I am expecting, I am silent, my soul feels anguished.  Today I am hearing, “He never gives us more than we can bear”… “I am with you”… “I am the God who heals, I am Faithful”…

Today my heart is hurting.  I wonder, how do I be strong for my husband?  He chuckles when he tells the story of me breaking down and bursting into tears at the information stand at the Cross (cancer clinic).  He tells, with a big smile of how when he was registering the sobering news the Dr. was relating, he didn’t realize I was close to fainting until the Dr. left us for a moment and only then did he see my sweat covered face…

My mother was still alive when we found out about Bruce and I didn’t tell her anything about the diagnosis. I did tell her though about Bruce’s son committing suicide and shared my faith with her - I shared Jesus with her – I shared Jesus sensing urgency in my spirit to do so - phone lines were even ground.  She never wanted me to talk about Him in her own home and I had to respect and honor her no matter how hard it was to keep silent.  In her home, the door was closed to the Greatest Love of our lives.

That Friday was the last time I ever spoke with her.  In her diary, I read on that day she wrote, “I am glad they find so much comfort in their faith.”  How my heart ached when I read that entry wishing with all my heart she too could have had a faith in God to find comfort in.

God does amazing things though doesn’t He?  He uses circumstances, hard circumstances to bring people to Himself.  A few weeks ago, I woke up from the most alive dream that was about my mother.  I hadn’t dreamt of her yet and this one – well let me tell you…

“Bruce and I were in the house and I looked out the window and saw my mum walking down the street and I knew I had to go out and help her.  I ran out and there was a curb I had to help her over so she could get to the other side.  We then looked up and I pointed to a huge brick mansion a way far off and I said, “see, your room is just up there, you can just about make out your window.”  The next thing I knew we were there.  People were milling about and the atmosphere had a sense of excitement and anticipation. There was a clear partition and on the other side, angelic beings were performing a type of CPR on people.  CPR was so fast you could barely see the hands moving, the peoples’ heads were far back, and their mouths had wide grins.  Out of them flowed joy and laughter. The transition was instantaneous and joyful. It seemed like a wonderful place to be but I had to leave and felt great peace about Mum remaining there.”  Then I woke up.

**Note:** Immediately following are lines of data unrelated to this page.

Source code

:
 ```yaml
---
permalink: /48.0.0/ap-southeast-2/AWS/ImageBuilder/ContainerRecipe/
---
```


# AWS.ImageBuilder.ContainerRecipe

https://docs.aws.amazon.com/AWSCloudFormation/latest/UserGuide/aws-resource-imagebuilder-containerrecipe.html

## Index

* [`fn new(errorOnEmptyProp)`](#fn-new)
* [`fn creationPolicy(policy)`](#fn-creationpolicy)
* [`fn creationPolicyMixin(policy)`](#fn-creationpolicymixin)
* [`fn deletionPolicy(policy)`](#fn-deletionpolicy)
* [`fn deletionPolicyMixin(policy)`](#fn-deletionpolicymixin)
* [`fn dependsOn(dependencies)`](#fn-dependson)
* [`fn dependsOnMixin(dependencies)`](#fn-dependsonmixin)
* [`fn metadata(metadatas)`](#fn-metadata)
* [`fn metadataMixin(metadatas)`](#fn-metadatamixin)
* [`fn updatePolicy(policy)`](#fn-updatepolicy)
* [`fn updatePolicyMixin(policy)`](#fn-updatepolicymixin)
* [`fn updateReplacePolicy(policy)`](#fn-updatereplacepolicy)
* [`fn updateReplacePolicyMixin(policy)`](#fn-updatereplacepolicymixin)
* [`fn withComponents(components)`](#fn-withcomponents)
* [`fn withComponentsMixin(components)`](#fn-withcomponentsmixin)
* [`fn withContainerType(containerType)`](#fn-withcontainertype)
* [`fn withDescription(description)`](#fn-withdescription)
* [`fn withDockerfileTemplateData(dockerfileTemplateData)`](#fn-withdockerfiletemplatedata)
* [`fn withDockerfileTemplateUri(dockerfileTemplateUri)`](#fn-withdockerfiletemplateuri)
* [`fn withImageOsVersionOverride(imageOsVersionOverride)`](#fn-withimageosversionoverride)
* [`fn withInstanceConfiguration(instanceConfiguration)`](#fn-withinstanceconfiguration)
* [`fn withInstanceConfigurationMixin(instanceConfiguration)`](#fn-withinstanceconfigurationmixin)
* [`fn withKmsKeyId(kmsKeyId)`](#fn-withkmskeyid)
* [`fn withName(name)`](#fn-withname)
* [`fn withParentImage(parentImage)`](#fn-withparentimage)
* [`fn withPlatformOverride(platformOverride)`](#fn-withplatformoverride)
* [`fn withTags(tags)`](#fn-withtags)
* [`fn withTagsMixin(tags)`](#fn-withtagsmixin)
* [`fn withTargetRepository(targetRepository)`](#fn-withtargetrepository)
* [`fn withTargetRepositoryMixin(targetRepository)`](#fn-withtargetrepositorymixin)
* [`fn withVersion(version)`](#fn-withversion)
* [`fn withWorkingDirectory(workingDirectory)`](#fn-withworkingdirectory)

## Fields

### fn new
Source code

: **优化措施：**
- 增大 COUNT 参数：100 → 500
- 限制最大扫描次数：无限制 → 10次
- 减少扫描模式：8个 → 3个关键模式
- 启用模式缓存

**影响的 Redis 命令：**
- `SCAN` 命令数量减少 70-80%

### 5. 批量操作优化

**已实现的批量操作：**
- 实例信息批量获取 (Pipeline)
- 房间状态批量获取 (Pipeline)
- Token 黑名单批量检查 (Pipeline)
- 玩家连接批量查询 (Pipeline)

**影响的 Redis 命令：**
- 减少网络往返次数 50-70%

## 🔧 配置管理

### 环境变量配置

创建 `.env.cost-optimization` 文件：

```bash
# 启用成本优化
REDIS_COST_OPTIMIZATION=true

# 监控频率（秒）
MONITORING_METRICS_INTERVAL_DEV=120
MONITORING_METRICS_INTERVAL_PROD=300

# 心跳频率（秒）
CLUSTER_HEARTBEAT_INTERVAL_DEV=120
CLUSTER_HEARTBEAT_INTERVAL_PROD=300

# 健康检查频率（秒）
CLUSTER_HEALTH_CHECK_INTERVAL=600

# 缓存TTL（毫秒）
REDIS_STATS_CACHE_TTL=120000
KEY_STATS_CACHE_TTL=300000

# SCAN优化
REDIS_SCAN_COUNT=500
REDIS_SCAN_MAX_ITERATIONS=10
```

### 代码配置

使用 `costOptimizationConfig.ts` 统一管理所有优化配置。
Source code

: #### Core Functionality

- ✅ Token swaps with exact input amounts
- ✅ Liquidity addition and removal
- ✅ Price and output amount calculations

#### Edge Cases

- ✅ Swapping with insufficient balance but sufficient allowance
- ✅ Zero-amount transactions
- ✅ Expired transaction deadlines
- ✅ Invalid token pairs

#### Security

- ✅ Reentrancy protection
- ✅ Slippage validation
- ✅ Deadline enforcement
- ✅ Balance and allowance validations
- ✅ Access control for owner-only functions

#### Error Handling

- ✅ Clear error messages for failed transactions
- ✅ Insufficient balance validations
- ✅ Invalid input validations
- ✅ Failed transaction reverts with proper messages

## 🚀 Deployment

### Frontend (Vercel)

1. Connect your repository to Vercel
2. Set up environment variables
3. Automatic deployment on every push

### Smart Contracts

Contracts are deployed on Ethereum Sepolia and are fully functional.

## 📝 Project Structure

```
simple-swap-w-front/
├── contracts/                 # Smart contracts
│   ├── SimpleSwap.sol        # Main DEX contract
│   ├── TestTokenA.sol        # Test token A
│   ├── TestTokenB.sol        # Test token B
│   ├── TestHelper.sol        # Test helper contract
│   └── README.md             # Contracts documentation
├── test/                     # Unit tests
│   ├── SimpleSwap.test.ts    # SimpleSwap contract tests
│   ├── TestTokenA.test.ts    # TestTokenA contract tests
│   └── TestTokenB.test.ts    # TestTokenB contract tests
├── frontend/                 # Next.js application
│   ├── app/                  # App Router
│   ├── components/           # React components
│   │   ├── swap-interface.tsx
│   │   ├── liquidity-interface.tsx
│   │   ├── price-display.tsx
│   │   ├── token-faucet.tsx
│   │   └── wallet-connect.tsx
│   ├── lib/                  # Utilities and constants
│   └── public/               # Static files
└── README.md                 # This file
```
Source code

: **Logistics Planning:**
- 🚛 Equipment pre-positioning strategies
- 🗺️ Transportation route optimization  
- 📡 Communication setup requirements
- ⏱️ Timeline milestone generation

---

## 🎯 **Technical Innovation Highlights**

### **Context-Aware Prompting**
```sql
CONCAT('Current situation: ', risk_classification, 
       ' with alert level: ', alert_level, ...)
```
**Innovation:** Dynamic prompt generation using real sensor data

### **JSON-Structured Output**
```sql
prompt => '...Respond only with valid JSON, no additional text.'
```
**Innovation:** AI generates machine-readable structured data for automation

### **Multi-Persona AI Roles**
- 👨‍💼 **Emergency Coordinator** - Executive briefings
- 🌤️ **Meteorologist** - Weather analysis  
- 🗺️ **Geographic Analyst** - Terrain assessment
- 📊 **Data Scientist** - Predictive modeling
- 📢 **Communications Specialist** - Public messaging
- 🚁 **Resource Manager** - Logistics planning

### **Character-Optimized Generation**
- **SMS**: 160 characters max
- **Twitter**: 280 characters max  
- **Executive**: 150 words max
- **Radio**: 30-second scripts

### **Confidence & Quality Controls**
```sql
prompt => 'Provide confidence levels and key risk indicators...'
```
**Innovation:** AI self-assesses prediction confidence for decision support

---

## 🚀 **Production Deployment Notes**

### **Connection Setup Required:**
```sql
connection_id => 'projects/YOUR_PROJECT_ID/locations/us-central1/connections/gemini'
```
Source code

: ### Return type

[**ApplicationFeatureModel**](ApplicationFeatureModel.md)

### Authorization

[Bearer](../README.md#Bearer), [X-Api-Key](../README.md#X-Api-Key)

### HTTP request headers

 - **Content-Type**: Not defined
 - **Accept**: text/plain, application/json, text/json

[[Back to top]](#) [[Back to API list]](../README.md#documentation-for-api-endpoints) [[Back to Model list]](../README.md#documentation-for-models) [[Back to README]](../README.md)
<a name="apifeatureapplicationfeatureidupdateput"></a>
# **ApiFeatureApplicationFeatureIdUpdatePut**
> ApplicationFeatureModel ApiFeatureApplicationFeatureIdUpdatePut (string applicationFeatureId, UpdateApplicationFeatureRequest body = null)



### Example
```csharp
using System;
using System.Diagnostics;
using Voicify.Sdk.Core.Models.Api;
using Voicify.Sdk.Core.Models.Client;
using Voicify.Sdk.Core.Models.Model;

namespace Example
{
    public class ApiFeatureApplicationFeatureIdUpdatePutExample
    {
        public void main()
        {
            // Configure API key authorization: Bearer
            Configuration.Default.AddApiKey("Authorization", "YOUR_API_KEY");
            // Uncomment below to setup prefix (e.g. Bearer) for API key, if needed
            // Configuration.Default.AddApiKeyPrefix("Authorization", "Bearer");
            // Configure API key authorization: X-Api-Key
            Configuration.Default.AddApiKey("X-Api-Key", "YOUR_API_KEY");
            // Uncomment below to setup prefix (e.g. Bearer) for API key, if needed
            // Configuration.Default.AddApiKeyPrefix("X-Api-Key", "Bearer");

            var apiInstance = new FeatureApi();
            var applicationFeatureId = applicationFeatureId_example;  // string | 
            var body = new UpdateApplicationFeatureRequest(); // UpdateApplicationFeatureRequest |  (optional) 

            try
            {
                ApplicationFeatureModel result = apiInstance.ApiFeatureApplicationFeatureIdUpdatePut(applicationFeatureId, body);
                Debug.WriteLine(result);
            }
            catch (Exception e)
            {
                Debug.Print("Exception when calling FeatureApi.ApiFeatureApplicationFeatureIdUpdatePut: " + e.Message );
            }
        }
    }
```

We have Bruce’s radiation schedule as of this morning and I have been feeling – well, just nervous about the unknown of this next step.  All day I have had this crazy feeling of wishing I could talk to my mum  even though I didn’t plan on telling her about Bruce’s diagnosis for as long as possible, if at all.  It is such a crazy feeling because there was so much I didn’t tell my mum simply because it was Jesus based.  I did tell her that Friday about doing the radio interview (with Anchored in Christ Ministries and Shane Davis) and she shocked me when she half groaned and said, “I wish you’d tell me these things.” I should have known she would have been proud of me even though she didn’t understand my love for God and His greater love for her.

There will be jewels in this journey that we are walking one step at a time.  I remember that the Lord said His word would be a light unto our path and a lamp unto our feet.  I just need to move my feet so He can shine His light.

Romans 8:31-32 What then shall we say to these things?  If God is for us, who can be against us?  He who did not spare His own Son, but delivered Him up for us all, how shall He not with Him also freely give us all things?

Psalm 84:11-12 For the Lord our God is a sun and shield; the Lord will give grace and glory; No good thing will He withhold from those who walk uprightly. O Lord of hosts, blessed is the man who trusts in You!”

If you, my family in Christ would keep us in prayer I would deeply appreciate it.  We need housing for October and as far into November, peace for our puppies while we are gone, radiation kill all cancer and only cancer and that we know and exhibit the joy of the Lord throughout these days.

Today, Grace and Glory are leading me on the path of peace that leads right into His throne room.

Holding their hands, I bend low and bless you in the Name of Jesus.